**SOURCE PASSAGE:**
"""

No automated test suite for this session's work. Testing is manual via the browser:

  1. Vault runs locally on forge (this machine) at port 1984, accessed via https://dev.clavitor.ai/app/
  2. Caddy on 192.168.0.2 reverse-proxies dev.clavitor.ai → forge:1984
  3. Import testing: Drop a Proton Pass ZIP export (or any of the 14 supported formats) on the import page. Check scope pills, counts, classifications, and filtered count badge — shows why records were skipped (duplicates, aliases, trashed).
  4. Classification testing: Watch server logs on clavitor.ai: ssh root@<tailscale-ip> "journalctl -u clavitor-web --no-pager -n 30". Check domain_scopes table: sqlite3 /opt/clavitor-web/clavitor.db 'SELECT COUNT(*) FROM domain_scopes'
  5. Screen capture: /capture skill takes a live screenshot from Johan's Mac (display 3). /screenshot fetches the latest manual screenshot.
  6. Version verification: The topbar shows the build timestamp (e.g., 2026-04-04-1432) fetched from /api/version. If the timestamp doesn't update after make dev, the old binary is still running — check make status.
  7. DB location: Vault data is in /home/johan/dev/clavitor/clavis/clavis-vault/data/. Delete clavitor-* files there to start fresh (will require passkey re-registration).

Key files

File What
api/handlers.go All HTTP handlers, security guards, admin auth
api/middleware.go L1 auth, CVT token parsing, IP whitelist, agent rate limit
lib/types.go AgentData, VaultData, AgentCanAccess, AgentIPAllowed
lib/dbcore.go DB ops, AgentLookup, AgentUpdateAllowedIPs
cmd/clavitor/web/import.html Import page structure
cmd/clavitor/web/import.js Import UI controller, API key detection, encryption
cmd/clavitor/web/importers.js ZIP extraction, domain classification, format detection
cmd/clavitor/web/importers-parsers.js 14 password manager parsers, import reporting
cmd/clavitor/web/topbar.js Version number, nav, idle timer
cmd/clavitor/web/clavitor-app.css All styles, item-row/item-icon system
clavitor.ai/main.go Portal + /classify endpoint (Haiku on OpenRouter)

"""

**LISTED RECORDS:**
"""

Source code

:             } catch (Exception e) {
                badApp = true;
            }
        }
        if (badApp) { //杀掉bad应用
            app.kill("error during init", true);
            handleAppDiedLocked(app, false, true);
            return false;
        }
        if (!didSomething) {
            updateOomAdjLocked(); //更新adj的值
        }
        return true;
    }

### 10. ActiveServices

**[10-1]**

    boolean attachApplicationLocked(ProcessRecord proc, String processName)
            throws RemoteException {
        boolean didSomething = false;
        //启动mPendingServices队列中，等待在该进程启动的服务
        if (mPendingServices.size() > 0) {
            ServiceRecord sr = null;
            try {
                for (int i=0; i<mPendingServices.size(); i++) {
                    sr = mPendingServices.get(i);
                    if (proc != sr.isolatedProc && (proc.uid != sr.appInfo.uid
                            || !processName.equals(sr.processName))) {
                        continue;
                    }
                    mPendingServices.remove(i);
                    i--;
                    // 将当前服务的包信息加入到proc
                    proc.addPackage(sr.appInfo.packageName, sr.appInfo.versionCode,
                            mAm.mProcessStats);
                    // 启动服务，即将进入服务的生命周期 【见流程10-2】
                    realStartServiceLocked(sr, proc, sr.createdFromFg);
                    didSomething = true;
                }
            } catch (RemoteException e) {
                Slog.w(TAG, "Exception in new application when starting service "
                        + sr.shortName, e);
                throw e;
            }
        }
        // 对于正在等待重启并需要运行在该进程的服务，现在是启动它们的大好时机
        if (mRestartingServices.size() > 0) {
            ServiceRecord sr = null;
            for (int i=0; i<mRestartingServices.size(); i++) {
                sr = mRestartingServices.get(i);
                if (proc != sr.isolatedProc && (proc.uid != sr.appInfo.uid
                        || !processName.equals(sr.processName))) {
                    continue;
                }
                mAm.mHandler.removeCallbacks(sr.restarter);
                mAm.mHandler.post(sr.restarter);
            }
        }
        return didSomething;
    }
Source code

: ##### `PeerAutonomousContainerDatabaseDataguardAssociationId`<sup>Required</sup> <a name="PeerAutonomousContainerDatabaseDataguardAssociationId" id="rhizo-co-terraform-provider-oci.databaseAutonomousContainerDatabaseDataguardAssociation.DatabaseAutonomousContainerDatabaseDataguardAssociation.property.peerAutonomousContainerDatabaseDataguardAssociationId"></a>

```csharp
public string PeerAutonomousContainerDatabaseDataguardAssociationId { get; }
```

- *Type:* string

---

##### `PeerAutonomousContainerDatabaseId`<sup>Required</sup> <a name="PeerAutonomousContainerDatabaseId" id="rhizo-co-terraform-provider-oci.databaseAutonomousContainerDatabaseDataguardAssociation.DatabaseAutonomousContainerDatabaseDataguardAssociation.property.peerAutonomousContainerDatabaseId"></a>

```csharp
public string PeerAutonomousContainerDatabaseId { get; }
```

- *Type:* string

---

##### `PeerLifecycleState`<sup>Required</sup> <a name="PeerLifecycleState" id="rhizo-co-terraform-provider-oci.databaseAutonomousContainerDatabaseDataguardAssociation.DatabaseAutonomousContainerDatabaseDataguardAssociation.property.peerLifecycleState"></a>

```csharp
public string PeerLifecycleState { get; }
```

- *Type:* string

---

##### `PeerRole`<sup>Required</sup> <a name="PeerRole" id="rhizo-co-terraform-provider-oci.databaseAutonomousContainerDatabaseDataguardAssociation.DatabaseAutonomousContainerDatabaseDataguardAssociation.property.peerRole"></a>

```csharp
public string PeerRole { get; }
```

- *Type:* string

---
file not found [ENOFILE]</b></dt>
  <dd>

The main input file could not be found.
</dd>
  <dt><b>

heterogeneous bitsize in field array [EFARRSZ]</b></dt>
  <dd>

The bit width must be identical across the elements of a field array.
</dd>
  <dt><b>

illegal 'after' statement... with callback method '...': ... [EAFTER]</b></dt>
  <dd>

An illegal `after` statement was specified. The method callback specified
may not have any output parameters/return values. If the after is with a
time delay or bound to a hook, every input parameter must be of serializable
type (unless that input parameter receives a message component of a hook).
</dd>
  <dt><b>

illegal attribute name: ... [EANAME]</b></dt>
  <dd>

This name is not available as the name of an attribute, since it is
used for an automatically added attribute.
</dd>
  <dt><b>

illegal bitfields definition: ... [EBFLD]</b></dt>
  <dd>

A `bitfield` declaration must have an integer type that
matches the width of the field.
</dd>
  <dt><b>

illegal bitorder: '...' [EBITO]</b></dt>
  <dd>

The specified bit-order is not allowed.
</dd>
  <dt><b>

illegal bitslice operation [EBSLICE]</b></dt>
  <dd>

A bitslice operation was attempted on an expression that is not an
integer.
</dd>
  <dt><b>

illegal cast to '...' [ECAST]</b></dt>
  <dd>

"""

**WORK REQUEST 1:** List every file in the key files table of the Clavitor testing notes whose path starts with cmd/clavitor/web/.
**WORK REQUEST 2:** Write the next part of the Clavitor testing notes, picking up after the final row of the key files table.

**ANSWER 1:**
- import.html
- import.js
- importers.js
- importers-parsers.js
- topbar.js
- clavitor-app.css

**ANSWER 2:**
Deploy Clavitor Vault (dev)

Working directory: /home/johan/dev/clavitor/clavis/clavis-vault Prerequisites:

# Enable user systemd services (one-time setup)
systemctl --user enable --now clavitor.service

Build and deploy (one command):

make dev    # stop → build → start (graceful shutdown via SIGTERM)

Individual commands:

make stop      # systemctl --user stop clavitor.service
make start     # systemctl --user start clavitor.service
make restart   # systemctl --user restart clavitor.service (no rebuild)
make status    # systemctl --user status clavitor.service
make logs      # journalctl --user -u clavitor -f
make build     # go build...

Service file location: ~/.config/systemd/user/clavitor.service Caddy on 192.168.0.2 reverse-proxies dev.clavitor.ai → forge:1984 (self-signed, so tls_insecure_skip_verify). Update Caddy config:

ssh root@192.168.0.2
# Edit /etc/caddy/Caddyfile, then:
systemctl reload caddy

Web files are embedded at compile time (go:embed). CSS/JS/HTML changes require rebuild. Bump version in cmd/clavitor/web/topbar.js (search for v2.0.) to verify new build is live.

Deploy clavitor.ai (prod)

Working directory: /home/johan/dev/clavitor/clavitor.ai

make deploy-prod

This cross-compiles, SCPs to Zürich, enters maintenance mode, restarts systemd, exits maintenance. One command. SSH: root@clavitor.ai — port 22 blocked on public IP, use Tailscale. Never use johan@. Avoid rapid SSH attempts (fail2ban will lock you out — it already happened once this session). Env vars are in /opt/clavitor-web/.env and /etc/systemd/system/clavitor-web.service. After changing .env, run systemctl daemon-reload && systemctl restart clavitor-web on the server. NEVER deploy the database. Only the binary gets uploaded. The SQLite DB on prod is the source of truth. Verify: ssh root@<tailscale-ip> "systemctl status clavitor-web"

IMPORTANT

NEVER deploy to prod without Johan's explicit approval. This caused a SEV-1 on 2026-03-29.